Michael Gerson is on a decline of religion kick. In his second article on the topic in the last week, he states:
Those cheering the trend of religious disaffiliation should consider some broader social consequences. The rise of the nones is symptomatic of the decline of many forms of belonging. According to Pew, all of the recent growth in the nones has come among those who are not married. This indicates a group of people distrustful of institutions, with marriage being the most basic of institutions. The unaffiliated donate less to charity than do the affiliated. They participate in fewer volunteer organizations. Individualism can easily become atomization. Whatever else you may think of the communitarian creeds, they help create community.
Now I do not know if it is a factual statement to say that the unaffiliated donate less to charities, or volunteer less than their affiliated counterparts, however, I do know that it’s lazy “journalism” to make such a statement based on a biased source. Gerson cites in his “less” link above to familyfacts.org — a component of the Heritage Foundation.
I’m not knocking familyfacts for what they publish — they’re geared to a particular audience. Gerson, on the other hand, should be expected to draw from unbiased sources in his editorializing. Think how a conservative feels when seeing the source material drawn from MSNBC – is it to be trusted?
I’d give much more credence to the statement if it came from Gallup or Pew — established polling companies that operate with tradecraft to make such a conclusion.
I don’t believe familyfacts statements on the issue are well studied. The sources used in their bullet paper are drawn from 2005 and 2000 respectively. Not to say they’re wrong, I just don’t think enough research has been devoted to this matter.
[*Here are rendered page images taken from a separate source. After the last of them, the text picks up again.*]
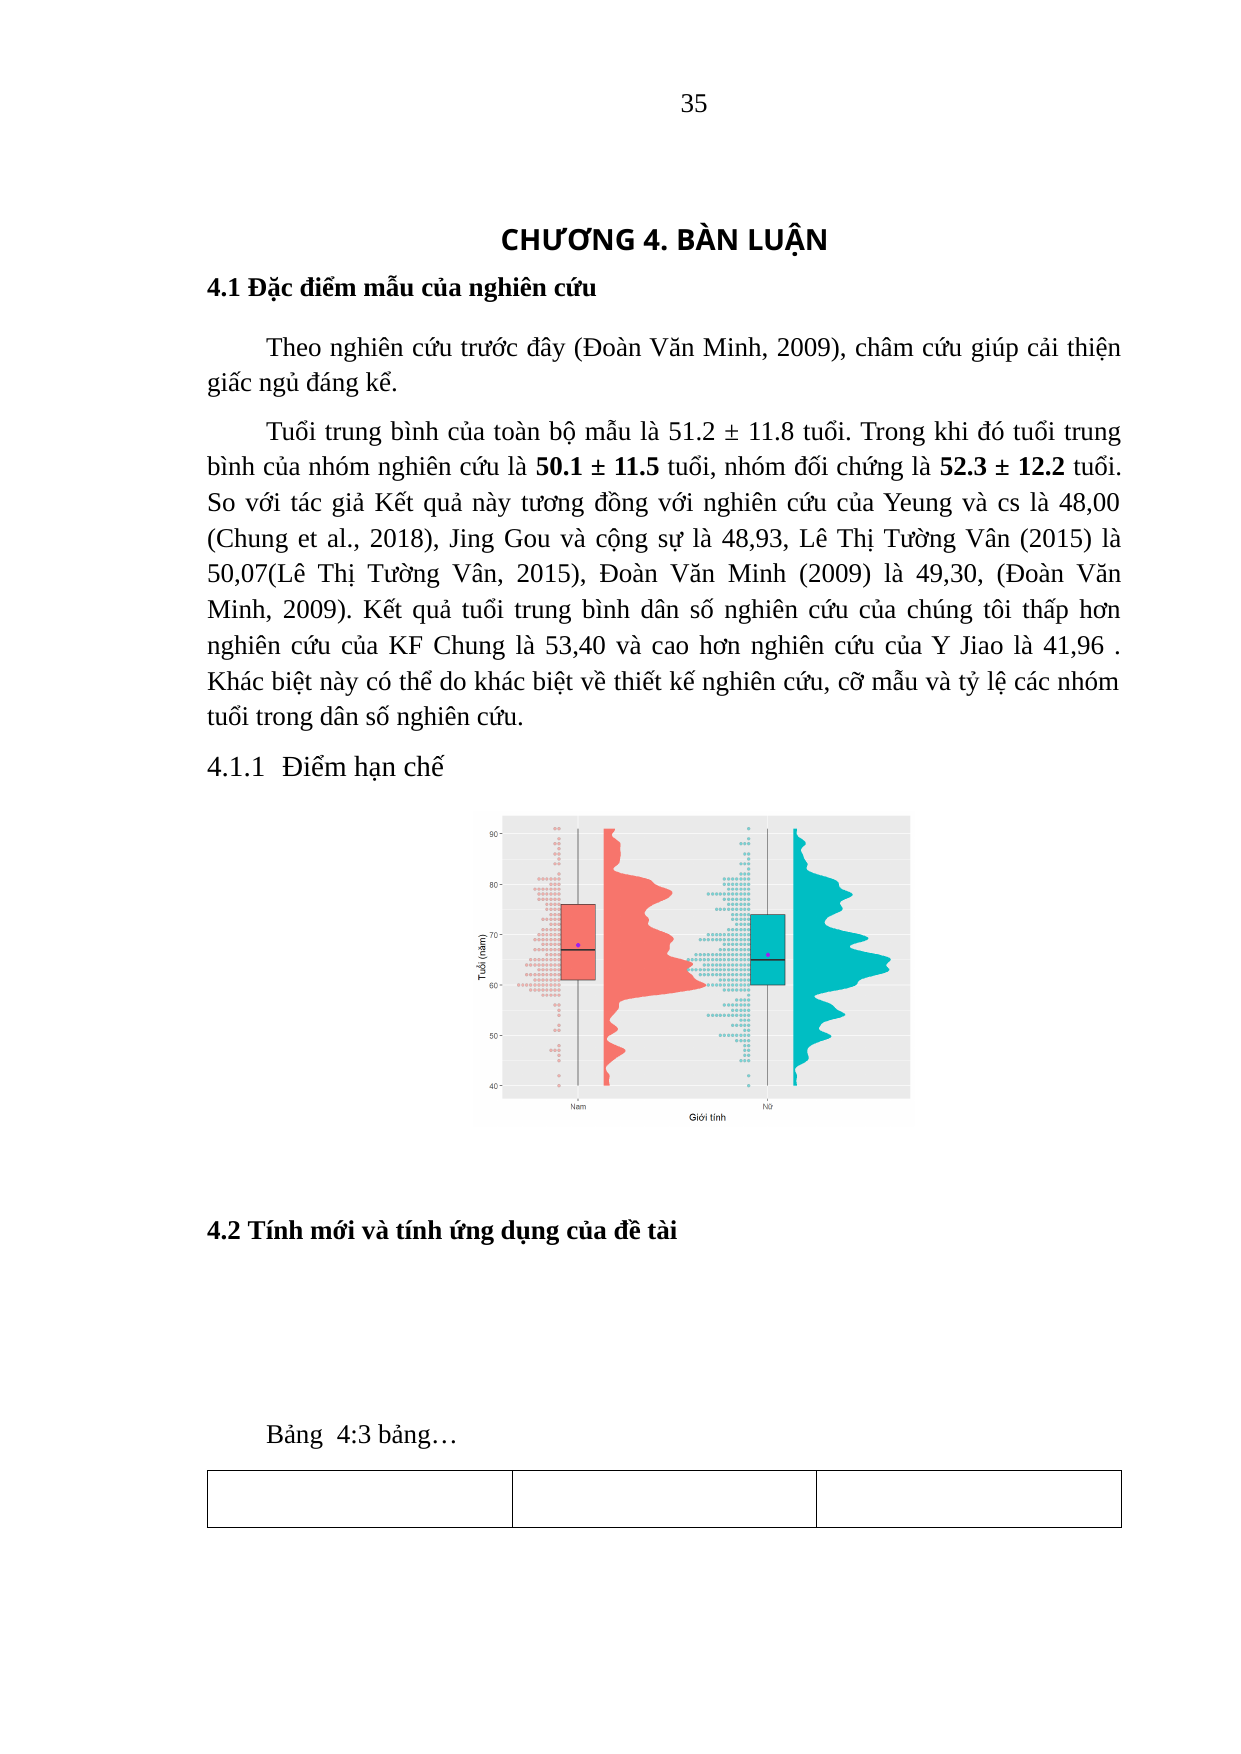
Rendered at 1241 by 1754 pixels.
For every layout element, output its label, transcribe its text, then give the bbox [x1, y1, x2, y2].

subtitle Đặc điểm mẫu của nghiên cứu [207, 271, 1122, 303]
text Theo nghiên cứu trước đây (Đoàn Văn Minh, 2009), châm cứu giúp cải thiện giấc ngủ đáng kể. [207, 331, 1122, 397]
subtitle Điểm hạn chế [207, 749, 1122, 782]
table_header [513, 1471, 816, 1527]
text Tuổi trung bình của toàn bộ mẫu là 51.2 ± 11.8 tuổi. Trong khi đó tuổi trung bình của nhóm nghiên cứu là 50.1 ± 11.5 tuổi, nhóm đối chứng là 52.3 ± 12.2 tuổi. So với tác giả Kết quả này tương đồng với nghiên cứu của Yeung và cs là 48,00 (Chung et al., 2018), Jing Gou và cộng sự là 48,93, Lê Thị Tường Vân (2015) là 50,07(Lê Thị Tường Vân, 2015), Đoàn Văn Minh (2009) là 49,30, (Đoàn Văn Minh, 2009). Kết quả tuổi trung bình dân số nghiên cứu của chúng tôi thấp hơn nghiên cứu của KF Chung là 53,40 và cao hơn nghiên cứu của Y Jiao là 41,96 . Khác biệt này có thể do khác biệt về thiết kế nghiên cứu, cỡ mẫu và tỷ lệ các nhóm tuổi trong dân số nghiên cứu. [207, 414, 1122, 732]
subtitle BÀN LUẬN [207, 219, 1122, 259]
picture [473, 811, 915, 1127]
text Bảng : bảng… [207, 1418, 1122, 1449]
table_header [817, 1471, 1121, 1527]
table_header [208, 1471, 512, 1527]
subtitle Tính mới và tính ứng dụng của đề tài [207, 1214, 1122, 1245]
Nones for the most part tend to be younger – Millennials that are just getting started in life. Understandably, they lack the financial resources to be comparably philanthropic. With regard to volunteerism, a community church is a perfect place to encourage and foster volunteerism; however, endeavoring to say that Nones are not charitable with their time is a gross injustice. There are thousands of volunteer opportunities in a wide range of interest areas that are not religiously-based. I can’t recall being asked my religious background when volunteering or supporting non-profit activities — how does familyfacts, or Gerson, measure this statement? The fact is, they can’t – because the data to support it simply does not exist.